Так пусть хоть последние минутки пройдут хорошо.
Уже раз сто она собиралась хлопнуть его варежкой по шапке: "Эй, Сусанин… Но только смотри. Прощается на первый раз…" И всё никак не решалась.
Вдруг ей такая умная мысль в голову пришла, что она всё же не удержалась и заговорила:
– Понимаешь ты: это как шкура царевны-лягушки! До поры до времени нельзя её палить! А ты…
– Три года и три дня? – не оборачиваясь, сказал Сева. – Верно? Столько ей надо было в лягушечьей шкуре ходить?
– Ну… да, – неуверенно сказала Лида. Она не понимала, к чему он клонит.
– Значит, до шестнадцати? – Сева помолчал несколько секунд. – Да пожалуйста! Я согласен ждать и дольше. Вообще сколько хочешь!
Ждать? Оказывается, вот как он думает! Шагает сейчас по белой мартовской улице этой дачной деревеньки, а сам думает, что и через три года – а значит, всегда! – между ним и Лидой всё будет, как сейчас.

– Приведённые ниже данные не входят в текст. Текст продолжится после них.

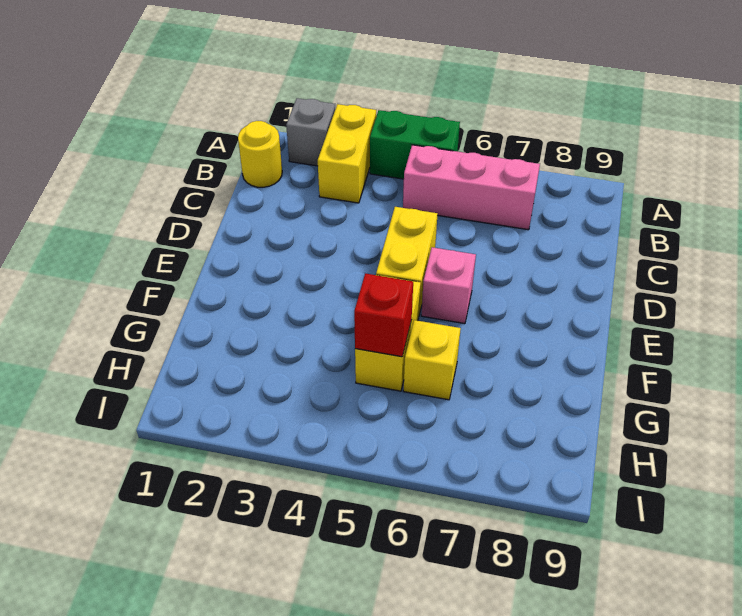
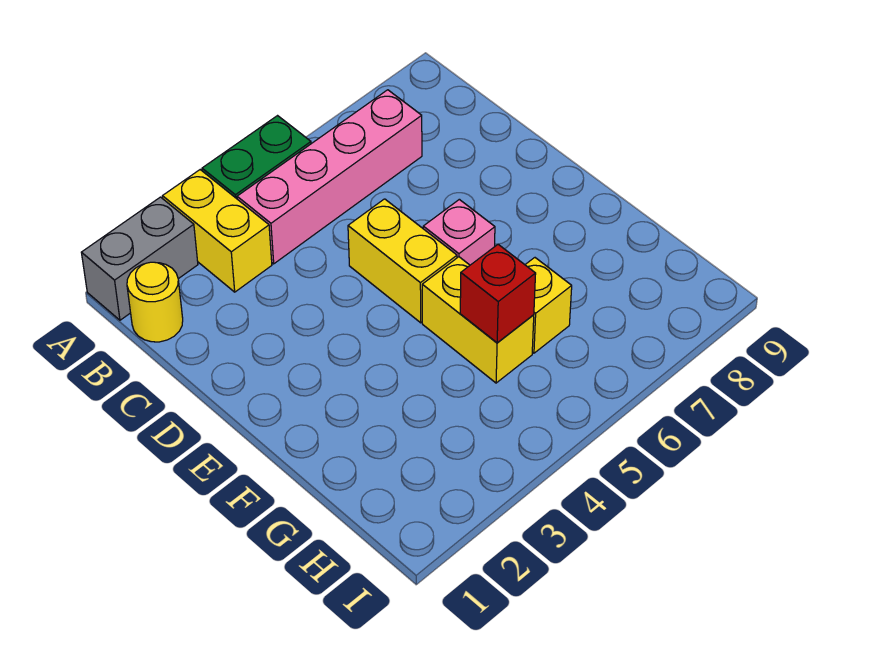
grey 1x1 brick [286,98,335,166] -> grey 1x2 brick [81,197,198,320]
pink 1x3 brick [403,145,540,230] -> pink 1x4 brick [237,90,422,264]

Ни один мальчишка в мире не говорил ей ничего подобного. Да и она сама… На неделю, ну, может быть, на месяц, ну уж в крайнем случае на четверть, ну уж в самом крайнем – на весь учебный год. А чтобы дольше…
Да ведь и вся эта так называемая "школьная любовь" не умеет загадывать. Она как зимняя оттепель: мелькнула, сверкнула – и кончилась. И – извини, Семёнов (пусть Семёновы не обижаются, фамилия эта взята здесь совершенно случайно. Обычно в дело идёт некий Иванов-Петров-Сидоров), извини, Семёнов! Любовь свободна, трам-трам-пам-пам-парам, законов всех она сильней… И пошёл Семёнов пригорюнившись, нос повесивши. И будет горевать он ровно до девятнадцати часов тридцати минут, когда… начнётся по телевизору хоккей!